• **Written task**
In each of the following items, change every "Punktacja" to "Ocena punktowa" and give the items again with everything else left as it is.

• **Provided data**

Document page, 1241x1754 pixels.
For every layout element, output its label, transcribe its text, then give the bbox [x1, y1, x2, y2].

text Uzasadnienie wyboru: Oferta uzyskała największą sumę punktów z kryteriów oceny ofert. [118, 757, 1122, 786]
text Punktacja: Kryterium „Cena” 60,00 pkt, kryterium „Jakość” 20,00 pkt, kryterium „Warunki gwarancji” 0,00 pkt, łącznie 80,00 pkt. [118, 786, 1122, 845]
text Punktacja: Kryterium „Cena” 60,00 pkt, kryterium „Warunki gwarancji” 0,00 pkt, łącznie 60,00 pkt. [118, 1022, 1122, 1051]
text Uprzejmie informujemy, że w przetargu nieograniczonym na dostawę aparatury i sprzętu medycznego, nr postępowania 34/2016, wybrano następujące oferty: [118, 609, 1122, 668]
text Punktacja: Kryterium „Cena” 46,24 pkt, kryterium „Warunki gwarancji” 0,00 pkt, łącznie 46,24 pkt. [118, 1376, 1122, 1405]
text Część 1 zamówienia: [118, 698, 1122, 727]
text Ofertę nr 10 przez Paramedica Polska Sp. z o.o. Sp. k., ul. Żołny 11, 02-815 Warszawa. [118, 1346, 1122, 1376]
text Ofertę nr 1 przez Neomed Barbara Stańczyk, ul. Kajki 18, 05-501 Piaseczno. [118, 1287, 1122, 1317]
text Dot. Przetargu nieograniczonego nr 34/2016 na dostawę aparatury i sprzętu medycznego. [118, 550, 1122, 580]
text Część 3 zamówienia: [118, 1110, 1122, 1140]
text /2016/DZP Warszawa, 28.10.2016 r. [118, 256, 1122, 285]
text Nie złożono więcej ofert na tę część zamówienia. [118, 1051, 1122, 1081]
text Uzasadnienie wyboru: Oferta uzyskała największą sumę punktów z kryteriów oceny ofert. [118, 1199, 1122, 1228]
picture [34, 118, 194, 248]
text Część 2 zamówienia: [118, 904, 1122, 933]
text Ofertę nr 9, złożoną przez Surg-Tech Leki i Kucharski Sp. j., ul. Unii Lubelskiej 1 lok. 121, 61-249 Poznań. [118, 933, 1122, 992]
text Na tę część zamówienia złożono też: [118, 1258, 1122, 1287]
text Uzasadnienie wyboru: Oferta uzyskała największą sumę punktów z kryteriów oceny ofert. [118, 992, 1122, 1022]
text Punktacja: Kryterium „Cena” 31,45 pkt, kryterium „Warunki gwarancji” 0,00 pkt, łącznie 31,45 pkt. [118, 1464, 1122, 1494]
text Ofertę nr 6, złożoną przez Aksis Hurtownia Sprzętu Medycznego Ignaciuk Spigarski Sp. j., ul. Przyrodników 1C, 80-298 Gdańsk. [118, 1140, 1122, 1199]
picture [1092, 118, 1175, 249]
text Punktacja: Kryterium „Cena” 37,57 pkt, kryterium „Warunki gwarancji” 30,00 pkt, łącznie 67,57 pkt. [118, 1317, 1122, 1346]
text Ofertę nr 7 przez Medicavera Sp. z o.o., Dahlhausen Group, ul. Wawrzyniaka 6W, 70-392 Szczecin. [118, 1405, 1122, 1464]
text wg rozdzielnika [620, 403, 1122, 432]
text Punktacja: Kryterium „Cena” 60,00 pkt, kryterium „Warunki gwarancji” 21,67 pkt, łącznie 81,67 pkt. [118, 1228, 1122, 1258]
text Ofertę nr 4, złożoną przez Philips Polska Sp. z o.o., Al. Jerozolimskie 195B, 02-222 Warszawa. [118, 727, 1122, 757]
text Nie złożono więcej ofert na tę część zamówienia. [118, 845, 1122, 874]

• **Written reply**
Document page, 1241x1754 pixels.
For every layout element, output its label, transcribe its text, then give the bbox [x1, y1, x2, y2].

text Uzasadnienie wyboru: Oferta uzyskała największą sumę punktów z kryteriów oceny ofert. [118, 757, 1122, 786]
text Ocena punktowa: Kryterium „Cena” 60,00 pkt, kryterium „Jakość” 20,00 pkt, kryterium „Warunki gwarancji” 0,00 pkt, łącznie 80,00 pkt. [118, 786, 1122, 845]
text Ocena punktowa: Kryterium „Cena” 60,00 pkt, kryterium „Warunki gwarancji” 0,00 pkt, łącznie 60,00 pkt. [118, 1022, 1122, 1051]
text Uprzejmie informujemy, że w przetargu nieograniczonym na dostawę aparatury i sprzętu medycznego, nr postępowania 34/2016, wybrano następujące oferty: [118, 609, 1122, 668]
text Ocena punktowa: Kryterium „Cena” 46,24 pkt, kryterium „Warunki gwarancji” 0,00 pkt, łącznie 46,24 pkt. [118, 1376, 1122, 1405]
text Część 1 zamówienia: [118, 698, 1122, 727]
text Ofertę nr 10 przez Paramedica Polska Sp. z o.o. Sp. k., ul. Żołny 11, 02-815 Warszawa. [118, 1346, 1122, 1376]
text Ofertę nr 1 przez Neomed Barbara Stańczyk, ul. Kajki 18, 05-501 Piaseczno. [118, 1287, 1122, 1317]
text Dot. Przetargu nieograniczonego nr 34/2016 na dostawę aparatury i sprzętu medycznego. [118, 550, 1122, 580]
text Część 3 zamówienia: [118, 1110, 1122, 1140]
text /2016/DZP Warszawa, 28.10.2016 r. [118, 256, 1122, 285]
text Nie złożono więcej ofert na tę część zamówienia. [118, 1051, 1122, 1081]
text Uzasadnienie wyboru: Oferta uzyskała największą sumę punktów z kryteriów oceny ofert. [118, 1199, 1122, 1228]
picture [34, 118, 194, 248]
text Część 2 zamówienia: [118, 904, 1122, 933]
text Ofertę nr 9, złożoną przez Surg-Tech Leki i Kucharski Sp. j., ul. Unii Lubelskiej 1 lok. 121, 61-249 Poznań. [118, 933, 1122, 992]
text Na tę część zamówienia złożono też: [118, 1258, 1122, 1287]
text Uzasadnienie wyboru: Oferta uzyskała największą sumę punktów z kryteriów oceny ofert. [118, 992, 1122, 1022]
text Ocena punktowa: Kryterium „Cena” 31,45 pkt, kryterium „Warunki gwarancji” 0,00 pkt, łącznie 31,45 pkt. [118, 1464, 1122, 1494]
text Ofertę nr 6, złożoną przez Aksis Hurtownia Sprzętu Medycznego Ignaciuk Spigarski Sp. j., ul. Przyrodników 1C, 80-298 Gdańsk. [118, 1140, 1122, 1199]
picture [1092, 118, 1175, 249]
text Ocena punktowa: Kryterium „Cena” 37,57 pkt, kryterium „Warunki gwarancji” 30,00 pkt, łącznie 67,57 pkt. [118, 1317, 1122, 1346]
text Ofertę nr 7 przez Medicavera Sp. z o.o., Dahlhausen Group, ul. Wawrzyniaka 6W, 70-392 Szczecin. [118, 1405, 1122, 1464]
text wg rozdzielnika [620, 403, 1122, 432]
text Ocena punktowa: Kryterium „Cena” 60,00 pkt, kryterium „Warunki gwarancji” 21,67 pkt, łącznie 81,67 pkt. [118, 1228, 1122, 1258]
text Ofertę nr 4, złożoną przez Philips Polska Sp. z o.o., Al. Jerozolimskie 195B, 02-222 Warszawa. [118, 727, 1122, 757]
text Nie złożono więcej ofert na tę część zamówienia. [118, 845, 1122, 874]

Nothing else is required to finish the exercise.